- _Task details_
Lines from the start of the data through the line containing "Činjenice o Virusima, Antitijelima" must be given again exactly. Leave the others out.

- _Listed records_
+---+
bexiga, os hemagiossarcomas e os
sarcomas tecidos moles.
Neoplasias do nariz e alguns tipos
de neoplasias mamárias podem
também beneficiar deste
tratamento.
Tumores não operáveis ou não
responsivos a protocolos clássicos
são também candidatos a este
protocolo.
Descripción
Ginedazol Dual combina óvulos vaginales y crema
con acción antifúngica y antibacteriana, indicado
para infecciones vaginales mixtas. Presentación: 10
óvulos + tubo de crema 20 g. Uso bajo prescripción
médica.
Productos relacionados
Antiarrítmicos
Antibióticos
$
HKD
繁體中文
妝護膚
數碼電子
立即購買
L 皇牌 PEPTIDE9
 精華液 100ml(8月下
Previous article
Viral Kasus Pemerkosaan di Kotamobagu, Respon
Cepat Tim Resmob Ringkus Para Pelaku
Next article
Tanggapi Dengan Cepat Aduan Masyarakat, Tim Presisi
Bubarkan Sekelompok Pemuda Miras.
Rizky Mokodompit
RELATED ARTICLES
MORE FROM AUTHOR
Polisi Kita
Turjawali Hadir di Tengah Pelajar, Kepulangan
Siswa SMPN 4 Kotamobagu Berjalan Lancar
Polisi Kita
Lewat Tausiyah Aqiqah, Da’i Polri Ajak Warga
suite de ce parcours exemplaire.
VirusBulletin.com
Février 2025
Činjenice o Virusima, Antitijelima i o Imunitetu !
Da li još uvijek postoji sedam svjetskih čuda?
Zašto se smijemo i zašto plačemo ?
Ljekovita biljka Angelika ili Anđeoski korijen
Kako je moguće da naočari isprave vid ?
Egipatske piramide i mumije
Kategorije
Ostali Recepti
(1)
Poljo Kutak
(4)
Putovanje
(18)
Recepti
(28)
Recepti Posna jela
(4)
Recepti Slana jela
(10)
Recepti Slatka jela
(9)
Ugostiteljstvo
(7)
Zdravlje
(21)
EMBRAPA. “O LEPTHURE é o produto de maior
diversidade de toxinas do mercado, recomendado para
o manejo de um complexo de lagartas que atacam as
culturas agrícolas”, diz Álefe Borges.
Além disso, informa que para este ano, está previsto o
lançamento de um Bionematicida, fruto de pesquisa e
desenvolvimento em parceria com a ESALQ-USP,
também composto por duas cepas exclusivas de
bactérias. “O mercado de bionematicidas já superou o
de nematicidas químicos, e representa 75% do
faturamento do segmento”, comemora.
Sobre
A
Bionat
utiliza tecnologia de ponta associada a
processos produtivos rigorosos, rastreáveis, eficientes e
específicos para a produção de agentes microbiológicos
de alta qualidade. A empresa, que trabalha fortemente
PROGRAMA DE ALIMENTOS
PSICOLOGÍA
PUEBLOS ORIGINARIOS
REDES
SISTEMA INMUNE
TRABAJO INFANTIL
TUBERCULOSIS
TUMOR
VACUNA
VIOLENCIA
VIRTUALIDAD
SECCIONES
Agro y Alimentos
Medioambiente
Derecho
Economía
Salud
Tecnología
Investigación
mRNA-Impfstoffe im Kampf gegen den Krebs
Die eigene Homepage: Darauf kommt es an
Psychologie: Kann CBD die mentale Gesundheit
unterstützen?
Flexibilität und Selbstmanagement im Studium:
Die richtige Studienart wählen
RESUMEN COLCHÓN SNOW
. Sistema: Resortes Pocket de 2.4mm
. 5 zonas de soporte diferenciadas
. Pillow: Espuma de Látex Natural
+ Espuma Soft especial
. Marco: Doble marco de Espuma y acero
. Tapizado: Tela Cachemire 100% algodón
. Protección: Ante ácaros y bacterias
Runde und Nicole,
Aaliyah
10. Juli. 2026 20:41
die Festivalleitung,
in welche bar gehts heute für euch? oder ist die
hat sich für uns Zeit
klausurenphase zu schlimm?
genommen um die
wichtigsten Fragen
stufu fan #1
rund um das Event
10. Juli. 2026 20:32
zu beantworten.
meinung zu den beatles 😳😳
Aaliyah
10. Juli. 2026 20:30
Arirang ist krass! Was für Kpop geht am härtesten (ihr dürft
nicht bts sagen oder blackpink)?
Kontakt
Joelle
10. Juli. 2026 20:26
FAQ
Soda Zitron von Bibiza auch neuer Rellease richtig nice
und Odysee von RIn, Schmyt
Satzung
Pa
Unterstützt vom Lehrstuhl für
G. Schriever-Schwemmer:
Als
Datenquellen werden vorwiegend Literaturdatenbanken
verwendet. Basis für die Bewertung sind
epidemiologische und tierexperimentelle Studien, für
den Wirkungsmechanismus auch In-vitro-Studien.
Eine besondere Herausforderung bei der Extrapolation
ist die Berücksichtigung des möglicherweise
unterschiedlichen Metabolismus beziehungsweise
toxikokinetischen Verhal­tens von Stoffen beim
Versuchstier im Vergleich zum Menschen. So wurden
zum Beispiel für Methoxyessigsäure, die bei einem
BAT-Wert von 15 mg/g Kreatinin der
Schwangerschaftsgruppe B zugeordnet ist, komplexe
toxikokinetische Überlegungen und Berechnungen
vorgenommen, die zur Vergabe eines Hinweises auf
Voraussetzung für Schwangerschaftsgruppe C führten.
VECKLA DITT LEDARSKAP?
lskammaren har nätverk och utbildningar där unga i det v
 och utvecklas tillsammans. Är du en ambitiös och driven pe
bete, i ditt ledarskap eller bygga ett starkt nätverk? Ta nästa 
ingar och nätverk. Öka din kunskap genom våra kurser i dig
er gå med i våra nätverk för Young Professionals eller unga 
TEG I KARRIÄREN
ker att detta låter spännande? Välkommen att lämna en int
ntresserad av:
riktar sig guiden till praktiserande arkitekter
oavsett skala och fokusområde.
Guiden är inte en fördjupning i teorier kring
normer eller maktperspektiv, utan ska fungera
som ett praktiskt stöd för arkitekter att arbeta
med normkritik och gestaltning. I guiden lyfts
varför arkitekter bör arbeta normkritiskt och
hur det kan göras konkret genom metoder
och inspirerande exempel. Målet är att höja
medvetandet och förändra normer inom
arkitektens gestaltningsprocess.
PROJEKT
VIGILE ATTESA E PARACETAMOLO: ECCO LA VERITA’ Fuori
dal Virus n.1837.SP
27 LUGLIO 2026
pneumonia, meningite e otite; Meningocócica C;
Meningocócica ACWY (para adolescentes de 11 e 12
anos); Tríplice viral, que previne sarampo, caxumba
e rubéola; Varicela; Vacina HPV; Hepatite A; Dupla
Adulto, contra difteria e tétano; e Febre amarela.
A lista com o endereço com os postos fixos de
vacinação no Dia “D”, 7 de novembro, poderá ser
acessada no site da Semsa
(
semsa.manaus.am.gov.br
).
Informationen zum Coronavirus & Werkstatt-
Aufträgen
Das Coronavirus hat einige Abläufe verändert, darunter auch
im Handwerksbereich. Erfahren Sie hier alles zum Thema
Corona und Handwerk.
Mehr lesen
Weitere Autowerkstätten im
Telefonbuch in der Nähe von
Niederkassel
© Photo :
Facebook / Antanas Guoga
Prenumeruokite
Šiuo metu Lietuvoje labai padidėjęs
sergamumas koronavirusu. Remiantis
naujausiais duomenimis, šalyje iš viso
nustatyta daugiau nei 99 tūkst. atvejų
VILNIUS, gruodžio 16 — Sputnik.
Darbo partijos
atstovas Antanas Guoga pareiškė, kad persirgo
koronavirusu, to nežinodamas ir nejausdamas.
+---+
- _Written response_
bexiga, os hemagiossarcomas e os
sarcomas tecidos moles.
Neoplasias do nariz e alguns tipos
de neoplasias mamárias podem
também beneficiar deste
tratamento.
Tumores não operáveis ou não
responsivos a protocolos clássicos
são também candidatos a este
protocolo.
Descripción
Ginedazol Dual combina óvulos vaginales y crema
con acción antifúngica y antibacteriana, indicado
para infecciones vaginales mixtas. Presentación: 10
óvulos + tubo de crema 20 g. Uso bajo prescripción
médica.
Productos relacionados
Antiarrítmicos
Antibióticos
$
HKD
繁體中文
妝護膚
數碼電子
立即購買
L 皇牌 PEPTIDE9
 精華液 100ml(8月下
Previous article
Viral Kasus Pemerkosaan di Kotamobagu, Respon
Cepat Tim Resmob Ringkus Para Pelaku
Next article
Tanggapi Dengan Cepat Aduan Masyarakat, Tim Presisi
Bubarkan Sekelompok Pemuda Miras.
Rizky Mokodompit
RELATED ARTICLES
MORE FROM AUTHOR
Polisi Kita
Turjawali Hadir di Tengah Pelajar, Kepulangan
Siswa SMPN 4 Kotamobagu Berjalan Lancar
Polisi Kita
Lewat Tausiyah Aqiqah, Da’i Polri Ajak Warga
suite de ce parcours exemplaire.
VirusBulletin.com
Février 2025
Činjenice o Virusima, Antitijelima i o Imunitetu !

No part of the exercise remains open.